Pendant plusieurs années, les Big Tech ont plutôt cherché à se présenter comme des entreprises globales. Les dirigeants de Meta rappelaient par exemple régulièrement que plus de 80 % des utilisateurs de Facebook étaient en dehors des Etats-Unis. Aujourd’hui, ce pays n’est toujours « que » son deuxième pays en nombre d’utilisateurs, avec 197 millions, derrière l’Inde avec 384 millions, selon le cabinet d’analyses Kepios. Viennent ensuite l’Indonésie, le Brésil et le Mexique. Ses cadres dépeignaient le leader des réseaux sociaux comme un groupe mondial plutôt que comme une entreprise américaine, relevait un article du Guardian en 2018, au moment des polémiques autour de l’utilisation des données personnelles dans l’affaire Cambridge Analytica.

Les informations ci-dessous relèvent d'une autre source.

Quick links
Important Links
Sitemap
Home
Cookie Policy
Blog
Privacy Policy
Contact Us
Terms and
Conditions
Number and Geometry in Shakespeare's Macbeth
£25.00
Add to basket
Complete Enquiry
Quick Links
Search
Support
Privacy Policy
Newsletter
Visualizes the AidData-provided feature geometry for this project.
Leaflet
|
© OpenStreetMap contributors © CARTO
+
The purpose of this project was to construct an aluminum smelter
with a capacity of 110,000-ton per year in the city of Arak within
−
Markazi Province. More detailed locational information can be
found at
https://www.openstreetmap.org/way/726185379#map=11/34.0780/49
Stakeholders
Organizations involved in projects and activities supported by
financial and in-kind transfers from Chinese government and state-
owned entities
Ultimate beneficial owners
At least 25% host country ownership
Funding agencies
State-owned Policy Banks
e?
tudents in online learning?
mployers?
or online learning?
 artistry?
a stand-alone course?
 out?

Dans le même esprit, Mark Zuckerberg avait, en 2020, créé un « conseil de surveillance » international chargé de rendre des avis sur les cas sensibles de modération de contenus, avec une structure inspirée d’institutions multilatérales (seulement cinq des 20 premiers experts membres étaient américains). Le fondateur de Facebook avait aussi choisi de faire porter son projet de monnaie numérique Libra par un consortium international installé à Genève, en Suisse – il ne verra pas le jour.

Menaces de Donald Trump

Plus largement, après s’être vus reprocher, dans leurs premières années, de pénétrer des marchés à distance sans implantation locale sérieuse, les géants du numérique, de Meta à Google en passant par Apple, Microsoft ou Amazon, ont renforcé leur présence et cherché à montrer qu’ils investissaient dans les « écosystèmes » des pays, notamment en Europe, avec des sièges, des data centers, parfois des laboratoires de recherche… C’était une façon de répondre à la pression croissante des autorités de régulation inquiètes de leur pouvoir de disruption économique et de refléter l’importance des marchés hors des Etats-Unis. En 2025, ces derniers n’ont représenté que 39 % du chiffre d’affaires de Meta, contre 23 % pour l’Europe, 27 % pour l’Asie et 11 % pour le « reste du monde ».